Христианин не тот, кто так назвался, а это последователь Иисуса Христа, который идет за Христом и под крестом, исполняя Новый Завет - учение Господа!

Спасает человека не название Церкви в которую он ходит, не религия и не направление конфессии, а Иисус и как он исполнял в жизни Новый Завет.

Можно обвесить всего себя, всю квартиру и рабочее место христианской атрибутикой и при этом не быть угодным Богу христианином. Нужны внутренние перемены, что бы меняясь изнутри - это отражалось в действиях, поступках.

----------


## Игорёк

> как же ты,слепо верующий в Бога человек,забрел на этот форум???


 вся фишка в бонусах. Чем больше "благих" дел на земле, тем круче можно будет кайфануть на небесах.

----------


## boris1986

Нужно трудиться для Бога здесь на земле, а Бог не обидит. 

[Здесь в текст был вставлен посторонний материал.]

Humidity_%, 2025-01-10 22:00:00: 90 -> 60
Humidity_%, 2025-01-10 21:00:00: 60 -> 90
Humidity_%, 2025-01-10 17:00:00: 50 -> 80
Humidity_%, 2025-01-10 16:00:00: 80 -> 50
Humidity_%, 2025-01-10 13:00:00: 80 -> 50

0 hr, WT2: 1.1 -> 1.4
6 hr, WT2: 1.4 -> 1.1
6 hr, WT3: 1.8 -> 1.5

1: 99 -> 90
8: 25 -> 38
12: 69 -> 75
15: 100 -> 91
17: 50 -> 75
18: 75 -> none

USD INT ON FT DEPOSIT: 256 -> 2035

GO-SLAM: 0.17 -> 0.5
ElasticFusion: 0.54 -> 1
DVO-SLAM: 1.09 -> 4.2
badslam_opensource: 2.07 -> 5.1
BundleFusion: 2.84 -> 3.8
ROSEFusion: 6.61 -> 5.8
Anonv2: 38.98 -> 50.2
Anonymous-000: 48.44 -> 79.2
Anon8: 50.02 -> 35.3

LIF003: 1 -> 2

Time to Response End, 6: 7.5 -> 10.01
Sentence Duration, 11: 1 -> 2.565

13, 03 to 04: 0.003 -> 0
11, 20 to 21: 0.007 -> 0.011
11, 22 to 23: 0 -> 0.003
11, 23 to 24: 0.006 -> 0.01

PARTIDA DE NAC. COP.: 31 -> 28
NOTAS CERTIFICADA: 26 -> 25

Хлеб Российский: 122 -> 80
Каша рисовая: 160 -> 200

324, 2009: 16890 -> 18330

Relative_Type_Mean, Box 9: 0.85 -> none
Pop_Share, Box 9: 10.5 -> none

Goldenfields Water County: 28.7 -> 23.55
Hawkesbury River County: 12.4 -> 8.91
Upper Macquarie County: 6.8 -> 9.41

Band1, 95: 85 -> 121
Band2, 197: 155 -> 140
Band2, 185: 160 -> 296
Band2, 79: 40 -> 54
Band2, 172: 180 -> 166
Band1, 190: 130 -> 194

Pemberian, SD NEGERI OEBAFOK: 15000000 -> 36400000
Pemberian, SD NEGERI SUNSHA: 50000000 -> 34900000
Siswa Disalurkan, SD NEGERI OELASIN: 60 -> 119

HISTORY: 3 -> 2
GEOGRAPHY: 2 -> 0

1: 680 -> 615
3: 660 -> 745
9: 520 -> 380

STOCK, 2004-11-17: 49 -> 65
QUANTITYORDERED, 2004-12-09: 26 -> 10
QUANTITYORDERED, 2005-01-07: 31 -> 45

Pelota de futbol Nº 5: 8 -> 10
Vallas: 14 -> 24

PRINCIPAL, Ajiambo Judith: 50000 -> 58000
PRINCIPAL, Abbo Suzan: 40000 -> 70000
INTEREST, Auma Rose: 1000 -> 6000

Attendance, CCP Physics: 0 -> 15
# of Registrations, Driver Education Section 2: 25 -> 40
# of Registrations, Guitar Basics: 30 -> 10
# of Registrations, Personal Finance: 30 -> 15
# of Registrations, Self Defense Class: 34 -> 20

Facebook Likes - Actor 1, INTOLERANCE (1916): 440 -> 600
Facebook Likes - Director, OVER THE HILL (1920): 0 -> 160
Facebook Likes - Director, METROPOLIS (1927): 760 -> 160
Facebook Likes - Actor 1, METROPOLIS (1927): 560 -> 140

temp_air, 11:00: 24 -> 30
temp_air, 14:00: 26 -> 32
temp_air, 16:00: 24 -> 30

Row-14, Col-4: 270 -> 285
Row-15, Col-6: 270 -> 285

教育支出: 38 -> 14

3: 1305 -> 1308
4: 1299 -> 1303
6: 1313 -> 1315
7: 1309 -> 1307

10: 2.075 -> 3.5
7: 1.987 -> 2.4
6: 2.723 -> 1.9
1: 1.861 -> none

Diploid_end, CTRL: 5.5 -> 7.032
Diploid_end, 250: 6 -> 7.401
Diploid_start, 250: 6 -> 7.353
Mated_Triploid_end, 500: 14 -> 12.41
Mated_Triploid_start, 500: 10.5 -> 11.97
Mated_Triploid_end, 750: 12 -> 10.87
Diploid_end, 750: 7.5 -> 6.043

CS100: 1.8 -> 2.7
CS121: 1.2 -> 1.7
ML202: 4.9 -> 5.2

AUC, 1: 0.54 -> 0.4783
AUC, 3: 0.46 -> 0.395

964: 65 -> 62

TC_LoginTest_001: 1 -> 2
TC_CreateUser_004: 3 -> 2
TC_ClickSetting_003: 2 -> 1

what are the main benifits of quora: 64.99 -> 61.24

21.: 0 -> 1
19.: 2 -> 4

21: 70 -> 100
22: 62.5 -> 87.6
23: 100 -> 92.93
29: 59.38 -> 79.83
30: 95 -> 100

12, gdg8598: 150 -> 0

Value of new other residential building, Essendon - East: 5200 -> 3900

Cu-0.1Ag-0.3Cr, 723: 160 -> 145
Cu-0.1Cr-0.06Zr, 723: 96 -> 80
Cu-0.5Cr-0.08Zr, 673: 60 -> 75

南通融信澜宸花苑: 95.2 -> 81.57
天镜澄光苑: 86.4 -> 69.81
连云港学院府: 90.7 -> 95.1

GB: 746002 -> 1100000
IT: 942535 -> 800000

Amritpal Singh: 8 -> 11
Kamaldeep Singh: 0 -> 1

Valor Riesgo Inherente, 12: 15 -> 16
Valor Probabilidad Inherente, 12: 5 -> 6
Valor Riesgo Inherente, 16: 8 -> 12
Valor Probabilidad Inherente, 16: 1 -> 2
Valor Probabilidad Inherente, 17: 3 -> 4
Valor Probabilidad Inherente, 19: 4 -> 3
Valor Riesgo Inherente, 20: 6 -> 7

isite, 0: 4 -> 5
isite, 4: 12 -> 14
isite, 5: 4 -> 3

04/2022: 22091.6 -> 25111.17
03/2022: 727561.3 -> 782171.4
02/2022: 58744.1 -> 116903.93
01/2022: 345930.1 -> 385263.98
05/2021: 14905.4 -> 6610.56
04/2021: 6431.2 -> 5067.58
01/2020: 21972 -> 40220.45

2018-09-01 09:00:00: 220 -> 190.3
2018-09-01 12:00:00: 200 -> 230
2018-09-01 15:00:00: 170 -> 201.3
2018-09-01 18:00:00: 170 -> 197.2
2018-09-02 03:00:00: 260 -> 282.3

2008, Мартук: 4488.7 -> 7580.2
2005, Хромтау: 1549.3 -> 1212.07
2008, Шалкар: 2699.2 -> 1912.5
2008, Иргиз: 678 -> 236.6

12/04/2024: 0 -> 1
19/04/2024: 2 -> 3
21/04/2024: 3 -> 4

Многие идут в ад широким путем, но можно останавливать людей и обращать на узкий путь к Царству Небесному!

----------


## Дмитрий_9

Не кормите тролля! Ему нужен монолог..

----------


## Викторыч

> Не кормите тролля! Ему нужен монолог..


 Да тут уже не тролль. Боря нахреначил своих постов по всему форуму. Я уже прихожу к выводу. Ладно христанутые которые были до революции, их ещё как то можно понять. Но после советской власти ....... это уже люди с психическими отклонениями. Больные какие то.

----------


## Yrok25

> Да тут уже не тролль. Боря нахреначил своих постов по всему форуму. Я уже прихожу к выводу. Ладно христанутые которые были до революции, их ещё как то можно понять. Но после советской власти ....... это уже люди с психическими отклонениями. Больные какие то.


   Викторыч
 а может быть до революции оно и ничем не отличалось , а привозносить дореволюцию у них стало модным трендом , когда вокруг повальная пидофилия с пидоростией и чревоугодием , которые уже невозможно скрывать ?

----------


## Викторыч

Одно дело пороки, а другое когда чел ёбнутый во всю голову.

----------